March 18 marked one year since One Nation teamed up with the Morrison Government to pass legislation that has cost casual miners tens of millions of dollars in entitlements.

Dysart resident Sean Tetley is a long-term labour hire coal miner in a Central Queensland mine who lost about $90,000 in unpaid entitlements due to the law change in 2021.

“I was a full-time casual for eight years with WorkPac and the wins in Federal Court meant I was eligible to claim leave entitlements I had missed out on.

“All those years, I got paid less than permanent employees and also got no holidays or paid leave. I was gutted when One Nation voted against us and I lost the chance for entitlements.”

On 18 March 2021, Senators Pauline Hanson and Malcolm Roberts supported the Government’s stripped-back IR Omnibus Bill, which removed court-recognised rights for casual coal miners in long-term, full-time roles to receive leave entitlements.

The legislation overturned the landmark Skene and Rossato Federal Court decisions by legalising the ‘permanent casual’ work model with a retrospective definition of ‘casual’ based on the words in the employment contract not the reality of the work arrangement.

The legislation stopped multiple class actions claiming unpaid entitlements for long-term causal miners in their tracks, including a class action launched by the MEU claiming up to $16 million in unpaid entitlements for around current and former WorkPac employees.

Across social media, people recognised the significance of the day.

General President Tony Maher said the vote in parliament on 18 March 2021 trashed years of painstaking work by coal miners to challenge the deeply unfair ‘permanent casual’ labour hire model.

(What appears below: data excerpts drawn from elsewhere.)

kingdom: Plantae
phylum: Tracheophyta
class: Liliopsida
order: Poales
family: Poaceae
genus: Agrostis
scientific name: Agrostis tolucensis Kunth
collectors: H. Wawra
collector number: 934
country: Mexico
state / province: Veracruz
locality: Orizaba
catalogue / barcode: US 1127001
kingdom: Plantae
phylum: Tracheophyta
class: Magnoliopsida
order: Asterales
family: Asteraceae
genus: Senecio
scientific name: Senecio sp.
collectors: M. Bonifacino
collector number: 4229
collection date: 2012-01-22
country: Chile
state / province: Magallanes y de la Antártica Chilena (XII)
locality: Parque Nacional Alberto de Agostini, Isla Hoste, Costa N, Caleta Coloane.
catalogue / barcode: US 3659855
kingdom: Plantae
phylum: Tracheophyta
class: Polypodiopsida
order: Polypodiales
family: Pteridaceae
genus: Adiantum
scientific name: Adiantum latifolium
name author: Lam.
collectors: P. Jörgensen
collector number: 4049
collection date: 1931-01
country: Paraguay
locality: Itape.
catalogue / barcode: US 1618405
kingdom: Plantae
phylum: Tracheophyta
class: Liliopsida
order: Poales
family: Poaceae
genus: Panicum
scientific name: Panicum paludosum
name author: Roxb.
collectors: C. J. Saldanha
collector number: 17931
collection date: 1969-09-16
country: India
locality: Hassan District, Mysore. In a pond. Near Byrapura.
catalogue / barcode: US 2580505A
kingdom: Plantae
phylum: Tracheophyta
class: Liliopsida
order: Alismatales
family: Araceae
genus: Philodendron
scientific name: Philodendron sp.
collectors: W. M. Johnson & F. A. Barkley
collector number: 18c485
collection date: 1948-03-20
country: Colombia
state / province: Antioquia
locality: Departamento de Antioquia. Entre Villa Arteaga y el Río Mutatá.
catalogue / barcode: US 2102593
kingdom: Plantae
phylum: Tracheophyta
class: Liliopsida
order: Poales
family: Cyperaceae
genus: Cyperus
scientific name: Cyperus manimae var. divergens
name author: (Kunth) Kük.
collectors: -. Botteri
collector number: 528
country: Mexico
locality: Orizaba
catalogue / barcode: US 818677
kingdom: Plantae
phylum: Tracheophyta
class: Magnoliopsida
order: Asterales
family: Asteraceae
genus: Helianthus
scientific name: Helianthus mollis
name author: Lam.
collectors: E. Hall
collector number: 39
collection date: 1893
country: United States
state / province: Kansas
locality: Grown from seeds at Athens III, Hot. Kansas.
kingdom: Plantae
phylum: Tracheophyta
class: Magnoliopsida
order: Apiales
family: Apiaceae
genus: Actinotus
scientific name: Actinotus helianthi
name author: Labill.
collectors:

“When casual miners had a fair win confirmed twice by the Federal Court, the Morrison Government and their One Nation backers spat the dummy and changed the law, putting mineworkers back at square one.

“Politicians like Malcolm Roberts, Pauline Hanson and Matt Canavan love dressing up like coal miners in Central Queensland, but when they’re in Canberra they vote to rob them of rights and entitlements.

“We need politicians in Canberra that will stand up for coal miners, not sell them out.”